- _EXERCISE GOAL_:
In the forum thread about the Red Cross in Haiti, when were the houses in the group's initial plan supposed to be finished?


    The Red Cross says it has provided homes to more than 130,000 people. But the actual number of permanent homes the group has built in all of Haiti: six.
     
  2. YankeeFan

    YankeeFan Well-Known Member

    NPR partnered with ProPublica on this.

    You can read and listen to their story on it here:



    NPR Media Player
     
  3. MisterCreosote

    MisterCreosote Well-Known Member

    The Red Cross’ initial plan said the focus would be building homes — an internal proposal put the number at 700. Each would have finished floors, toilets, showers, even rainwater collection systems. The houses were supposed to be finished in January 2013.

    This is the above neighborhood earlier this year, two years after the expected completion:

    [​IMG]
     
  4. YankeeFan

    YankeeFan Well-Known Member

    Well, thankfully for the Red Cross, the new standard for any charitable organization is a lack of clear evidence of criminality, and that it does "more good than harm".

- _SOURCE INFORMATION_:
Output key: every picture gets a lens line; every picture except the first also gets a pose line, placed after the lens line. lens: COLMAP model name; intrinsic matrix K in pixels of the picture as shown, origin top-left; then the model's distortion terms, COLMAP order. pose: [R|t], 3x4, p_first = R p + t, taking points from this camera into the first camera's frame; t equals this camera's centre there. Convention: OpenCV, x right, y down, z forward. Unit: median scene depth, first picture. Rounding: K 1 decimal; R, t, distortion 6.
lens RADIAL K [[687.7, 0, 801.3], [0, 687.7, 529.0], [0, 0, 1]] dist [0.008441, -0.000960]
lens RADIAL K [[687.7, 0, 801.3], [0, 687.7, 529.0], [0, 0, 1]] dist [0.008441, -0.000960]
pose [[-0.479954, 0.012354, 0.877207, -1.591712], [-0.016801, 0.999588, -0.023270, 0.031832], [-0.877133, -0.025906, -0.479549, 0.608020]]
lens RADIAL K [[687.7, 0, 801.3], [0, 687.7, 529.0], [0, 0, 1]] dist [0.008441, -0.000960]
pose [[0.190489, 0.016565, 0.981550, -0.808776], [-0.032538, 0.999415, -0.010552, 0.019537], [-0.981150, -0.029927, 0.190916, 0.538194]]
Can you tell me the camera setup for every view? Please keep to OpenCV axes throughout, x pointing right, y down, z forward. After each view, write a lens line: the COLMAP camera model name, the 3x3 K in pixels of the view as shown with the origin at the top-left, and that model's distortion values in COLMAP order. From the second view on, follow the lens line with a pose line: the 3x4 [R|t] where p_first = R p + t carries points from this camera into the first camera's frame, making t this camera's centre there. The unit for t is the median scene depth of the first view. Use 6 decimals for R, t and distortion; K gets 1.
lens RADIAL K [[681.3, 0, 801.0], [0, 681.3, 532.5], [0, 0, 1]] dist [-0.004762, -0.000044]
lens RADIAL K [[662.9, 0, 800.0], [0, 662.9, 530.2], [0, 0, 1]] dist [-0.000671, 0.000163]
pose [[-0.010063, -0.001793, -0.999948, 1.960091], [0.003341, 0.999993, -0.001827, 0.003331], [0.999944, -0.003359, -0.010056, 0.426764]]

- _FINAL ANSWER_:
January 2013